As a member of the Sting, Mapp played in 109 games, starting in 93 of them and averaged 10.8 points, 5.9 rebounds and 2 assists in 25.8 minutes per game. The club made it to the playoffs in the first 3 of the 4 years Mapp was a player, and were eliminated in the semi-finals in 1997 and 1998. In the 1999 season however, the Sting made it to the Eastern Conference Finals. And despite Mapp averaging 8.6 points and 6.3 rebounds in the ECF, the Sting were eliminated by the New York Liberty.

After four seasons in Charlotte, Mapp was traded to the Los Angeles Sparks along with E.C. Hill, in exchange for Allison Feaster and Clarisse Machanguana on October 11, 2000. Her first season with the Sparks was also her first season completely as a role player, as Mapp did not start a single game out of the 30 she played in the 2001 season. After averaging 4.2 points and 2.6 rebounds as a reserve, the Sparks finished the season 28 - 4 and reached the WNBA Finals against Mapp's former team, the Charlotte Sting. In that Finals series, Mapp only played in Game 2 and recorded 4 points and 2 rebounds as the Sparks swept the Sting 2 - 0.

Dataset entries
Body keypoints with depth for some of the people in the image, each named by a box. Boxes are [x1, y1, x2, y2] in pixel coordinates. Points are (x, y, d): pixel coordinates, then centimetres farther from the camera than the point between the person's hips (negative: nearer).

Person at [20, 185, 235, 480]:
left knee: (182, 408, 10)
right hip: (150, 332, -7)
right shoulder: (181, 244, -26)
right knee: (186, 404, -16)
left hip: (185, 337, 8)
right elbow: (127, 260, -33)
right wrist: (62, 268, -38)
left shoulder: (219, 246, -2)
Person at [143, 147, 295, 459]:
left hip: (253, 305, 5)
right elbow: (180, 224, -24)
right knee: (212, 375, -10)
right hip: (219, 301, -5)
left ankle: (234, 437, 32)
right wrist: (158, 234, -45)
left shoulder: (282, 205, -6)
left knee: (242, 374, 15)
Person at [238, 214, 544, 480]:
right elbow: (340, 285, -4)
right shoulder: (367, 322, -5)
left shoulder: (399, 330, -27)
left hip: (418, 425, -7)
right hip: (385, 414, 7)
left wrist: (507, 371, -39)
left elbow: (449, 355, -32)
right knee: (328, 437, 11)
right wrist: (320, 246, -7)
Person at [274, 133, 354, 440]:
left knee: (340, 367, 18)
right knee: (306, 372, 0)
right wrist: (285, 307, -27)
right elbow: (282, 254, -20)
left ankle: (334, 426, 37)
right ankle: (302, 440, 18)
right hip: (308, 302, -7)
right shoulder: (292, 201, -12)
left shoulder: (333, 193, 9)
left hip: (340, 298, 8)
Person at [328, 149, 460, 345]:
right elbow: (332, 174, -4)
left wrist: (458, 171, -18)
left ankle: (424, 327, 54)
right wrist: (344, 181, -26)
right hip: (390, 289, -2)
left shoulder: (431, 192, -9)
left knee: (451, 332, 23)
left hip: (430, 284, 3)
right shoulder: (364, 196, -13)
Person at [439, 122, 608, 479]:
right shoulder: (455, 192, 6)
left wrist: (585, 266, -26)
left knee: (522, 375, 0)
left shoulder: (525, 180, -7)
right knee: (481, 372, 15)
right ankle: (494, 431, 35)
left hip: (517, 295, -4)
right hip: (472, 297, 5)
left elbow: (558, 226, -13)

Action item: Pick up the passage on Mapp's basketball career right after its last sentence and write what comes next.

Exercise response:
Although the Sparks would repeat as WNBA Champions in 2002, Mapp missed the entire 2002 season because of unspecified personal reasons.

In 2003, Mapp became the first player to be dismissed for violation of the league's anti-drug program. She still played for the Sparks that season, starting in 4 of her 24 games and averaged 2.6 points and 2.8 rebounds in 10.6 minutes (her lowest minutes per game average in her career). The Sparks finished 24 - 10 and made it to the Finals, however, due to Mapp's suspension, she missed the last 4 games of the regular season and did not play in the playoffs at all.

Mapp's final WNBA game ever ended up being the last game she played during that 2003 Sparks season. The game was played on August 14, 2003 in a 87 - 83 win over the Minnesota Lynx as Mapp recorded 2 points, 1 rebound and 2 blocks.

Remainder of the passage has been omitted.